**TEKS BACAAN:**
• • • • • • •
Sejarah Konflik Etnis Rohingya di Myanmar
Apa itu Etnis Rohingya?
Rohingya adalah penduduk minoritas beragama Islam yang bertempat tinggal di daerah Myanmar, tepatnya Provinsi Arakan di sisi sebelah barat laut Myanmar. Daerah ini berbatasan dengan Bangladesh, dan sekarang dikenal dengan provinsi Rakhine atau Rakhaing.
Mayoritas kelompok ini telah tinggal di sana selama berabad-abad. Namun, pemerintah Myanmar enggan mengakui kewarganegaraan Rohingya bahkan mengecualikan mereka dari sensus tahun 2024. Mereka menganggap Rohingya sebagai imigran ilegal dari Bangladesh.
• • • • • • •
**TUJUAN TUGAS:**
- 1) Menurut teks tentang etnis Rohingya, daerah tempat tinggal kelompok ini berbatasan dengan negara apa?
- 2) Lanjutkan teks tentang etnis Rohingya mulai dari kalimat terakhirnya.

**BLOK DATA:**
• • • • • • •
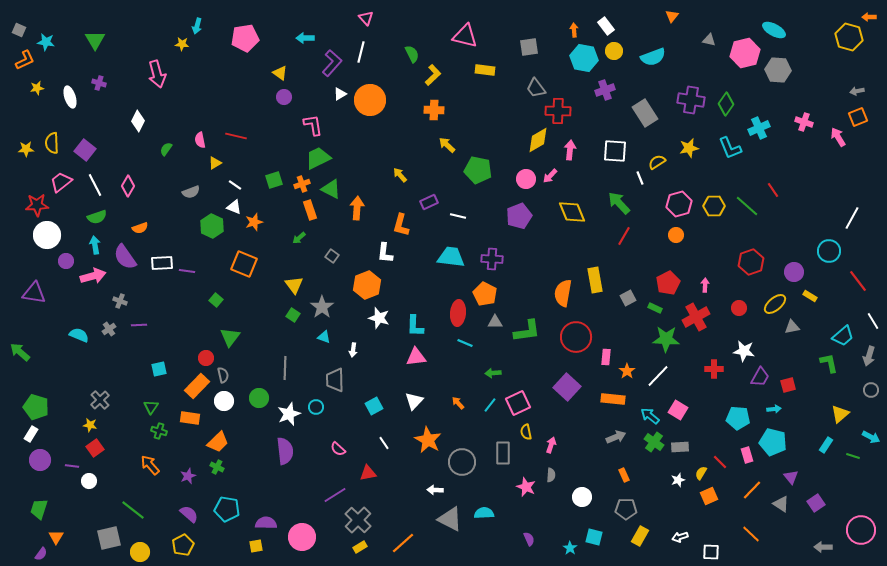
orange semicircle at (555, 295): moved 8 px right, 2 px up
• • • • • • •
**JAWABAN:**
- 1) Bangladesh.

- 2)
Pada tahun 2017, tercatat masyarakat Rohingya di Myanmar berjumlah sekitar satu juta jiwa. Mereka dikenal memiliki budaya dan bahasa sendiri. Mereka mengaku sebagai keturunan pedagang Arab dan kelompok lain yang telah berada di wilayah Myanmar selama beberapa generasi.
Sejak tahun 1970-an, etnis Rohingya telah bermigrasi ke seluruh wilayah dalam jumlah yang signifikan karena mendapat tindakan diskriminasi. Mereka pun mengalami tantangan seperti kekurangan makanan, air bersih, hingga akses layanan kesehatan sehingga ribuan warga Rohingya melakukan perjalanan berbahaya untuk keluar Myanmar.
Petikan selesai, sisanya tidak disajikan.